▶ Try it: Go through the data below and return each line where the string "house" appears.

───── Input for this task

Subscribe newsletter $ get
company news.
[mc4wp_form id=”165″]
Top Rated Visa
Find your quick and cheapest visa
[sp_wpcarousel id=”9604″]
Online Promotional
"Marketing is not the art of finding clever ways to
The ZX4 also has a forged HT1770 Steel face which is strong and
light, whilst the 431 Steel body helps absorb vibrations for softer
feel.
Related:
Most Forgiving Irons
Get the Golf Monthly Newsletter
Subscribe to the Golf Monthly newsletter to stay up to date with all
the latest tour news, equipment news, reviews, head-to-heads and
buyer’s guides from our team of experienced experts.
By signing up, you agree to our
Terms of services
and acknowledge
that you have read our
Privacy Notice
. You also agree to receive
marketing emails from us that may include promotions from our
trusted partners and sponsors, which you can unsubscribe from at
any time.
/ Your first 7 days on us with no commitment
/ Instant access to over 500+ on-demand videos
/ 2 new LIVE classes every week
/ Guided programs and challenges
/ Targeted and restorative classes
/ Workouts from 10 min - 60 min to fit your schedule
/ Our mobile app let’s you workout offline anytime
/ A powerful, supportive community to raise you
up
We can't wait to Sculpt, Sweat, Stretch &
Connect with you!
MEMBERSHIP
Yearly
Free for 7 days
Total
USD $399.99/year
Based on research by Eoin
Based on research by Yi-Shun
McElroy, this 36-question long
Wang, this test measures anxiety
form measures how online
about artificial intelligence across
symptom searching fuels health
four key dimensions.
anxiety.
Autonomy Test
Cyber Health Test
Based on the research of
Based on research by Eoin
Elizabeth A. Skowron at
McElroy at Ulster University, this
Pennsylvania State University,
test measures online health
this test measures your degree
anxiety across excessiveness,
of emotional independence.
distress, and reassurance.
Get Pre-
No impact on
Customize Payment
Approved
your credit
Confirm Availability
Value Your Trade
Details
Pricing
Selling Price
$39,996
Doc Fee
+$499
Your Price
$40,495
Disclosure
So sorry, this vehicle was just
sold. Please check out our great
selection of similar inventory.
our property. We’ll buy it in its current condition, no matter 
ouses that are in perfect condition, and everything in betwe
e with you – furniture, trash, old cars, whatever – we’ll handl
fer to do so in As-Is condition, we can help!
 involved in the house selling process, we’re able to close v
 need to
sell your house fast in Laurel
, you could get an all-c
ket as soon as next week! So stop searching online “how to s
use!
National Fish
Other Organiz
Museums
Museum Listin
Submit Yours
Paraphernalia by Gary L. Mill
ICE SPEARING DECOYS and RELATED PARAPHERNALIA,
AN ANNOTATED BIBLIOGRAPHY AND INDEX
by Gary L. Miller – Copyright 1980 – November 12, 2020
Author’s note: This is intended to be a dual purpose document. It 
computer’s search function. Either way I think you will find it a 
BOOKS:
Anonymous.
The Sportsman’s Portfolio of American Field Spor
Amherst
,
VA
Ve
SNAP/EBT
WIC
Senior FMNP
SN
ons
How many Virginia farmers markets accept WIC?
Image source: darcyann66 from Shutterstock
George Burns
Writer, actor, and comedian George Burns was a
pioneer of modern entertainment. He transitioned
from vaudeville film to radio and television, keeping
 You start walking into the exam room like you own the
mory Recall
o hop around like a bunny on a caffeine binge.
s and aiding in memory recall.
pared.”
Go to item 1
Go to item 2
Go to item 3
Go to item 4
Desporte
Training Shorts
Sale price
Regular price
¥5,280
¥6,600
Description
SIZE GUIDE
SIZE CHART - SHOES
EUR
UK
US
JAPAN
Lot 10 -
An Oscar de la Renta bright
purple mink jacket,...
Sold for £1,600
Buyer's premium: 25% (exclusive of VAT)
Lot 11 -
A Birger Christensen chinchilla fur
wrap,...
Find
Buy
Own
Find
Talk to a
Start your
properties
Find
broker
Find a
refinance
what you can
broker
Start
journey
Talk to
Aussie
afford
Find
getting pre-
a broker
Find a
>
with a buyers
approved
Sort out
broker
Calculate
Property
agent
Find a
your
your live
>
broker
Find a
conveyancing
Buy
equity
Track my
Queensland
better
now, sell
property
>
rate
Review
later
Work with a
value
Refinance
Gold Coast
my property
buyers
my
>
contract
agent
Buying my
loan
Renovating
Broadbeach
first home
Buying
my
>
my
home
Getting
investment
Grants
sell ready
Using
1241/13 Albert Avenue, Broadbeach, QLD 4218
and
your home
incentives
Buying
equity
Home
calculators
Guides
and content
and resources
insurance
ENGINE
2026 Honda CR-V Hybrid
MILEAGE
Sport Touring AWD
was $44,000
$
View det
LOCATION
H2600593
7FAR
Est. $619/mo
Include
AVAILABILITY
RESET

──────────

▶ Exercise response:
 involved in the house selling process, we’re able to close v
sell your house fast in Laurel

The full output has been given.